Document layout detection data

☆ ☆ ☆ ☆

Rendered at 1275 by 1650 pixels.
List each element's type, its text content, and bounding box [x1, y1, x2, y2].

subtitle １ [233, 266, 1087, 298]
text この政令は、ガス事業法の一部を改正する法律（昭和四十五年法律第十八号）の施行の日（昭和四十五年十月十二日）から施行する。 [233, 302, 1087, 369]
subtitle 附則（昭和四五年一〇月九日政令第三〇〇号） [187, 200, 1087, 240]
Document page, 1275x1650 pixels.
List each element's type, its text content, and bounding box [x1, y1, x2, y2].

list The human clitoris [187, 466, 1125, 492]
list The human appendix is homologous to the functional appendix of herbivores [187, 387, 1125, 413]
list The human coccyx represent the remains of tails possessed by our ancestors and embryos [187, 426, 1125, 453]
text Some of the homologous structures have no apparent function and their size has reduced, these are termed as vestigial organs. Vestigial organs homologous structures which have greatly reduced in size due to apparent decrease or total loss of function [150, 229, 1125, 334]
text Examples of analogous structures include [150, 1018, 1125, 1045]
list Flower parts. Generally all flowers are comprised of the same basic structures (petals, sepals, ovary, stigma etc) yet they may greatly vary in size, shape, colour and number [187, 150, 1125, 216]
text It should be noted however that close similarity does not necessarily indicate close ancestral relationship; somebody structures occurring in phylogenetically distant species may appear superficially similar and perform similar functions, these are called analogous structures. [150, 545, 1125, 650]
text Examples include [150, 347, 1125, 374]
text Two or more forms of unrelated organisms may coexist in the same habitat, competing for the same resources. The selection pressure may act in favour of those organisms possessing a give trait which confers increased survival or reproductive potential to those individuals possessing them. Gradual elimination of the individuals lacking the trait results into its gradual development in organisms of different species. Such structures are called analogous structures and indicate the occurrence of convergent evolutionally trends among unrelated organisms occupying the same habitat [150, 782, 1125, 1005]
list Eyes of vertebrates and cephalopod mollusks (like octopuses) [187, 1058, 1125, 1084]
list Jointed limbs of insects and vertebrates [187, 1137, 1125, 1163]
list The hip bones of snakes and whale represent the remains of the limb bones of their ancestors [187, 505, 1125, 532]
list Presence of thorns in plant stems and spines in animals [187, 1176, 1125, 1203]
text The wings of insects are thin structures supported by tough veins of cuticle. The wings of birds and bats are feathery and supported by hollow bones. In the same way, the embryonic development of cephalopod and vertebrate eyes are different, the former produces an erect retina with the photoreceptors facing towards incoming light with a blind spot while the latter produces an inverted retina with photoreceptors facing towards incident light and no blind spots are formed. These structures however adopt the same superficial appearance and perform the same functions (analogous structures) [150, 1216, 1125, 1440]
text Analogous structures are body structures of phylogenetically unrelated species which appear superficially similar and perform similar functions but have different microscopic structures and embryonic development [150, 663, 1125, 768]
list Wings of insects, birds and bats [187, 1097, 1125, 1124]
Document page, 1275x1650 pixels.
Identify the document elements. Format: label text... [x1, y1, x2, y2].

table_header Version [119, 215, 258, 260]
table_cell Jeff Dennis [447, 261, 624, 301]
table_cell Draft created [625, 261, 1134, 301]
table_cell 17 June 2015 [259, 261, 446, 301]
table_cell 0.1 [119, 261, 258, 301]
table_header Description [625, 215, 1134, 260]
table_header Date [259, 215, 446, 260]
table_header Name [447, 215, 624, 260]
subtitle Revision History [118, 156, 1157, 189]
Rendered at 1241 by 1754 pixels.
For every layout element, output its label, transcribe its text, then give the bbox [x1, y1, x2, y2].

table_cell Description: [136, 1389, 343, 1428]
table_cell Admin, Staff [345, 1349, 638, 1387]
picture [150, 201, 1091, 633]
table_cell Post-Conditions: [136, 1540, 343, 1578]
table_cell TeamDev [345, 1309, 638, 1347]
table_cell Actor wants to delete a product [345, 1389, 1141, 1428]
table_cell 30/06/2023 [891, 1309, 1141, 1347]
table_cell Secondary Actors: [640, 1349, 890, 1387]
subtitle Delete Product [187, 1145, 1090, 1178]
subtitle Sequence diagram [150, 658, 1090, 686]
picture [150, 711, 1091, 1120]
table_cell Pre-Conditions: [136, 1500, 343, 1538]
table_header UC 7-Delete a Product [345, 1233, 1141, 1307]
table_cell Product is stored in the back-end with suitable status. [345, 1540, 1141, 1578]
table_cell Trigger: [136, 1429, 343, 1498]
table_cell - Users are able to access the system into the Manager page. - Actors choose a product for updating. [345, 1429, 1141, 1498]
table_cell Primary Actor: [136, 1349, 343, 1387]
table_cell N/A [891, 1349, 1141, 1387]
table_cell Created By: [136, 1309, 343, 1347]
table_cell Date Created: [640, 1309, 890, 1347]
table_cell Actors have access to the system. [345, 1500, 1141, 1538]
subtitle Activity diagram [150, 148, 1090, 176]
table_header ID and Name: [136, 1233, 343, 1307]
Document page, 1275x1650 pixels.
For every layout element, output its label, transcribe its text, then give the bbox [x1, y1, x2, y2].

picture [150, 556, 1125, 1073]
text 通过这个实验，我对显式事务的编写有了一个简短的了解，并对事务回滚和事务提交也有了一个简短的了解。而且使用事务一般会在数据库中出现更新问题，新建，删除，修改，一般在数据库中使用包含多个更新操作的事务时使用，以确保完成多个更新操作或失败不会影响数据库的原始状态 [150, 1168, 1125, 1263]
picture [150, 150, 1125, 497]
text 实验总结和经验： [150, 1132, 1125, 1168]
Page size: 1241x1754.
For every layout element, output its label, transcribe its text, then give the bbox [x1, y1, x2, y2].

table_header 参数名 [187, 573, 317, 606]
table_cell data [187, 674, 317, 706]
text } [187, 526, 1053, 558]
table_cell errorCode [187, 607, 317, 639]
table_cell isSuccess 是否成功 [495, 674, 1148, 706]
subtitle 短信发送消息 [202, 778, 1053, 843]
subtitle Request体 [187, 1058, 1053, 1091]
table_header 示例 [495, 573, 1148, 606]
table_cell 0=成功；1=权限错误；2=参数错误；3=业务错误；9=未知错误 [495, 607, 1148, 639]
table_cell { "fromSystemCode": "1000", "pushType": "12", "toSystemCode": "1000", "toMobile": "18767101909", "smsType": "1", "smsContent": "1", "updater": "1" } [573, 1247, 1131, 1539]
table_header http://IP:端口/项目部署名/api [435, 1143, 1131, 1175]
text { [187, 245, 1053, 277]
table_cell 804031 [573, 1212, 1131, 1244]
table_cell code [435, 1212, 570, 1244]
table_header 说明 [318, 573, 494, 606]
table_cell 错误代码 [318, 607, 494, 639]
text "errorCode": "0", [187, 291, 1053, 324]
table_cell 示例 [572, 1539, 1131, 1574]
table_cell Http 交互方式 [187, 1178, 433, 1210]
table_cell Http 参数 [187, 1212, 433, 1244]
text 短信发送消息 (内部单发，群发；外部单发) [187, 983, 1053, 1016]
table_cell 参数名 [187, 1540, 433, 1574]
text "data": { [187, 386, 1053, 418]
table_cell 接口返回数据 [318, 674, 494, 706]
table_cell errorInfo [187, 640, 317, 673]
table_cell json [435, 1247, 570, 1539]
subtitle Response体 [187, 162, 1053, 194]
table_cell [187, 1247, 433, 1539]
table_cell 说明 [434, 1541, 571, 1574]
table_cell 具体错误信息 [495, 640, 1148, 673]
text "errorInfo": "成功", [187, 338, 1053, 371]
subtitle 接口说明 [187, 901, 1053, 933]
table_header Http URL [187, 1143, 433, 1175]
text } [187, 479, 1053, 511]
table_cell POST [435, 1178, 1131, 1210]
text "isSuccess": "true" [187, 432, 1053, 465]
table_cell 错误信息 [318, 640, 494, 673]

☆ ☆ ☆ ☆

Working from the entries above, filter out every line that lacks "include" and copy what remains.

### Output for this exercise:
text Examples of analogous structures include [150, 1018, 1125, 1045]
text Examples include [150, 347, 1125, 374]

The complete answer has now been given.